Trailer magic is b"CDTFTR1\n".

Chunk envelope

Each chunk has a fixed header followed by a compressed payload:

  • Header struct: <4siiIIIQ>
  • Fields in order:
  • kind (META, TICK, FOTR)
  • start_tick (i32)
  • end_tick (i32)
  • flags (u32)
  • compressed_len (u32)
  • uncompressed_len (u32)
  • checksum64 (u64, blake2b-64 of uncompressed bytes)

Payload encoding:

  • flags & CHUNK_FLAG_ZSTD must be set (zstd compressed payload)
  • flags & CHUNK_FLAG_MSGPACK must be set (msgpack encoded payload)

Msgpack payload types

  • META payload: TraceMeta
  • TICK payload: TickBlock
  • FOTR payload: TraceFooter

TickBlock contains ordered TickRecord rows:

  • tick_index
  • elapsed_ms
  • dt_ms_i32
  • mode_id
  • channels (ReplayTickChannels)

Tick rows are required to be non-decreasing by tick_index.
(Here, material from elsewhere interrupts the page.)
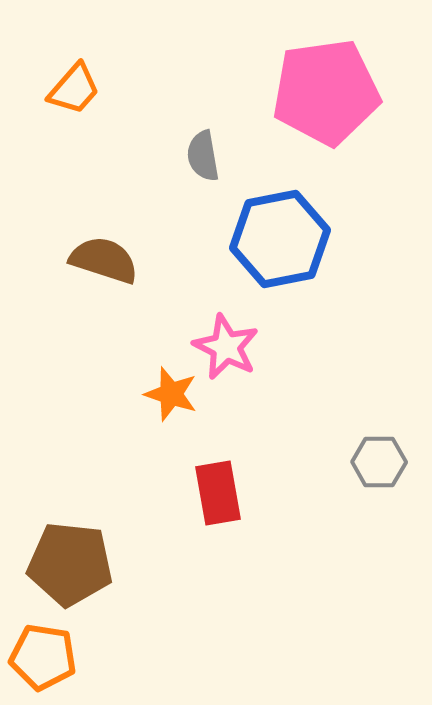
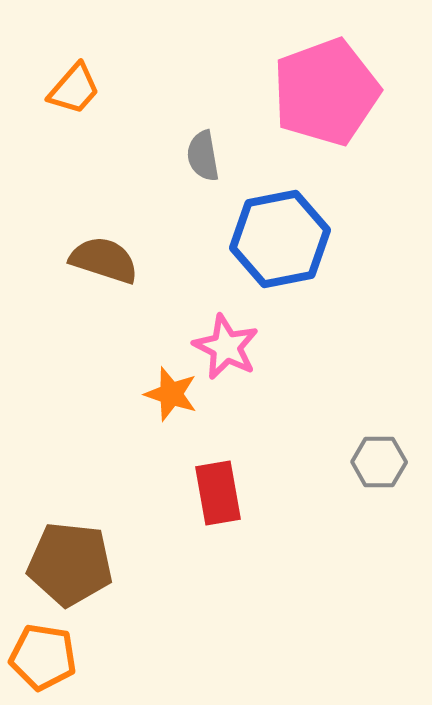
pink pentagon: rotated 12 degrees counterclockwise
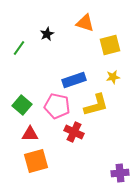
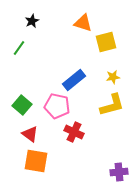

TraceMeta uses typed metadata structs for producer, source, and tick_range. Unknown metadata fields are rejected. Producer-private settings stay in producer-private logs instead of the shared CDT metadata.

TraceFooter stores the tick block index and total tick window.
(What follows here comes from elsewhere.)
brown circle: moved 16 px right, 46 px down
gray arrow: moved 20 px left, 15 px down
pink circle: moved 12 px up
Channel contract (schema v12)

Required channels in both compared traces:

  • checkpoint
  • sim_state
  • entity_samples
  • rng_stream
  • timing_samples

Canonical typed payloads are defined in src/crimson/replay/checkpoints.py and src/crimson/dbg/canonical_channels.py:

  • checkpoint -> ReplayCheckpoint
  • sim_state -> SimStateSnapshot
  • entity_samples -> EntitySamplesSnapshot
  • rng_stream -> list[RngStreamRow]
  • timing_samples -> list[TimingSampleRow]

rng_stream rows contain:

  • tick_call_index
  • value_15
  • state_before_u32
  • state_after_u32
  • caller

caller is the optional static caller address used for parity diagnostics. It is stored as an integer and rendered as hex only in human-facing diff output. Frida raw JSONL still uses producer-private field names such as caller_static, but finalization canonicalizes them into this durable caller field.

timing_samples rows contain phase-level timing evidence. Frida captures, Python replay traces, and Zig replay traces all emit a non-empty row set with a gpur_enter sample for supported replay ticks. The shared minimum row records the tick index, gameplay frame, frame_dt_f32, frame_dt_ms_i32, frame_dt_ms_f32, time-scale state, reflex boost timer, and mode_fn = "gameplay_update_and_render".

Producers

The intended comparison set is:

  1. Original game capture, produced by Frida JSONL and finalized by src/crimson/dbg/frida_finalize.py.
  2. Python replay trace, produced by src/crimson/dbg/record.py.
  3. Zig replay trace, produced by crimson-zig/src/cdt_trace.zig.

All three producers should emit the same required channels and the same durable row semantics. Producer-private fields are allowed before finalization, but the .cdt payload must stay canonical.

Diff contract

dbg diff compares traces by tick and returns the first divergent tick. For that tick, it reports all channel mismatches in deterministic order:

  1. checkpoint
  2. rng_stream
  3. sim_state
  4. entity_samples
  5. timing_samples

Mismatch payload format:

  • top-level mismatch.kind = "tick_mismatch"
  • top-level mismatch.detail.mismatch_count
  • top-level mismatch.detail.mismatches[]
  • each row has kind, channel, and detail

This enables correlating divergence across channels at the same tick instead of failing after the first channel-level mismatch.